- Reign: 1163 C.E. - 1178 C.E.
- Predecessor: Rajaraja Chola II
- Successor: Kulothunga Chola III
- Born: Unknown
- Died: 1178 C.E.
- Queen: Unknown
- Issue: Unknown
- Mother: Daughter of Vikrama Chola

= Rajadiraja Chola II =

Rajadhiraja Chola II (1163 – 1178 C.E.) reigned as the Chola king succeeding Rajaraja Chola II. He was not the direct descendant of Rajaraja Chola II, but a grandson of Vikrama Chola by his daughter. Rajaraja Chola II chose Rajadhiraja as his heir as he did not have any sons of his own.

Soon after the installation of Rajadhiraja II, a fierce succession dispute in the Pandya country led to the intervention of the Chola and the Sinhalese rulers on opposite sides which brought misery to both. Out of the ashes of this civil war arose the Pandya power which in its renewed strength soon swallowed both the Chola and Sinhalese kingdoms.

== Pandya Civil War ==

After the conquest of the Pandya country by Kulothunga Chola I, the local Pandya princes were allowed to rule as they liked, subject to a vague suzerainty of the Cholas. Some Of the Pandyas were loyal to the Cholas as can be seen by one Parantaka Pandya took part in Kulothunga I's Kalinga campaigns. But after Kulothunga I, the cholas lost any little control they had over the Pandyas. There are hardly any inscriptions to be found in the Pandya country after the reign of Kulothunga Chola I.

About 1166 C.E. Parakrama Pandya in Madurai, and Kulasekara quarrelled about the succession and Kulasekara attacked Madurai. Parakrama appealed to the Lanka king Parakramabahu I. Before the Sinhala help could reach Parakrama, Kulasekara took Madurai and killed Parakarama, his wife and some of his children. The sinhala king instructed his general to continue to war until Kulasekara is defeated and the Pandaya throne is bestowed upon a son of Parakrama Pandya.

Kulasekara put up a good fight and the Sinhala forces had to get reinforcements from Lanka. Kulasekara then appealed to Rajadhiraja Chola II, and a large force was sent to his aid. However Kulasekara lost his fight against the Lankan forces. The Lankan general installed Virapandya, a son of Parakrama Pandya on the throne. The fight continued between the Chola forces and that of the Sinhala. The Chola army soon defeated the Sinhalese forces and drove them back to the island.

Parakramabahu prepared a counter offensive against the Chola mainland. On hearing this the Chola general induced Srivallabha, a rival of Parakramabahu to the Sinhala throne to undertake an invasion of the Lanka island.
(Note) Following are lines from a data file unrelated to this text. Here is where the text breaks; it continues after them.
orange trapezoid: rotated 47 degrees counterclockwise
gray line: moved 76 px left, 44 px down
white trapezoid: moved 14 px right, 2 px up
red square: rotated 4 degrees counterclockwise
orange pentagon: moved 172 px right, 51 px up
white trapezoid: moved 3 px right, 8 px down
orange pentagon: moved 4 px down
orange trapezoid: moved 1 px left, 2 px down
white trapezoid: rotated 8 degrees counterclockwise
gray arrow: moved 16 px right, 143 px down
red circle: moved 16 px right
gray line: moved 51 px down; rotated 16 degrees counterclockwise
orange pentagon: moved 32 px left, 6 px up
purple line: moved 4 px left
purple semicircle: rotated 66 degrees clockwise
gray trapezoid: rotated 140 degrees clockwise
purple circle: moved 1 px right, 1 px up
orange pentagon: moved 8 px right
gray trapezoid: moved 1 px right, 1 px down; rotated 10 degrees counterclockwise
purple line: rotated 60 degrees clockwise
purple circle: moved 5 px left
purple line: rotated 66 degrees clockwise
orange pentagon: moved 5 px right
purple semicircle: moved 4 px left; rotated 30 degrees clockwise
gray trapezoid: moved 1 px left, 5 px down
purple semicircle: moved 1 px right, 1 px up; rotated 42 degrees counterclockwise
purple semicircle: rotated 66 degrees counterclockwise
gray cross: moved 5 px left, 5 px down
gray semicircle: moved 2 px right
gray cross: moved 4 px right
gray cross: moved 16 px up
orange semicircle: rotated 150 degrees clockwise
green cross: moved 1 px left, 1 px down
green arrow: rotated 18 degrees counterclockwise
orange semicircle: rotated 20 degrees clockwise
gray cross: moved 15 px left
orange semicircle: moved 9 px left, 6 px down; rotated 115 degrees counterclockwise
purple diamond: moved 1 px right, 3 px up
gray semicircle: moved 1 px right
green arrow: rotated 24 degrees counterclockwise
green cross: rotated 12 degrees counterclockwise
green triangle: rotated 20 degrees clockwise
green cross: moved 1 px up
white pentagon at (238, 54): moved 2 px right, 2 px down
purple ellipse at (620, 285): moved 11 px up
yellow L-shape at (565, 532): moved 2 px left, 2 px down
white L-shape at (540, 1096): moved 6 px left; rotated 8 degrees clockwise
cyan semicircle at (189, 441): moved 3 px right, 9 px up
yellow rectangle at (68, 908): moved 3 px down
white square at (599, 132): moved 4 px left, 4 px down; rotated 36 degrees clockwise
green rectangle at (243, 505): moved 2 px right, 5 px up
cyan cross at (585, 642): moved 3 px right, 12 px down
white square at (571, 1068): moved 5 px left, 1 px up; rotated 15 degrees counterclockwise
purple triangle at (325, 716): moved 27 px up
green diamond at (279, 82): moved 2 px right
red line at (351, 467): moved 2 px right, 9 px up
A naval expedition landed in Lanka and attacked and destroyed many places. Seeing the damage his support of Parakrama Pandya had brought to him, Parakramabahu recognised Kulasekara as the rightful king of the Pandyas, and entered into an alliance with him against the Cholas. Cholas discovered Kulasekara's treachery and changed their policy at once. After further fighting, the Cholas set up Virapandya on the Pandya throne and drove Kulasekara into exile

==Empire weakens==

The growing independence of the local feudatories and chieftains started during Rajaraja Chola II became more pronounced in Rajadhiraja's reign. They began to extend more and more of their influences in the central government. This manipulation of the king's authority undermined the central administration to effectively exercise its control over the local government areas of the country.

The growth of these feudatories had two consequences. The first was to weaken the prestige of the king's government by increasingly restricting the sphere of its influence and thereby to loosen its hold the rest of the administration. Secondly they began to form alliances and compacts with each other to convert the official positions they held within the Chola nobility into a hereditary right.

==Death and succession==

Rajadhiraja died in 1178C.E. and Kulothunga Chola III ascended the throne.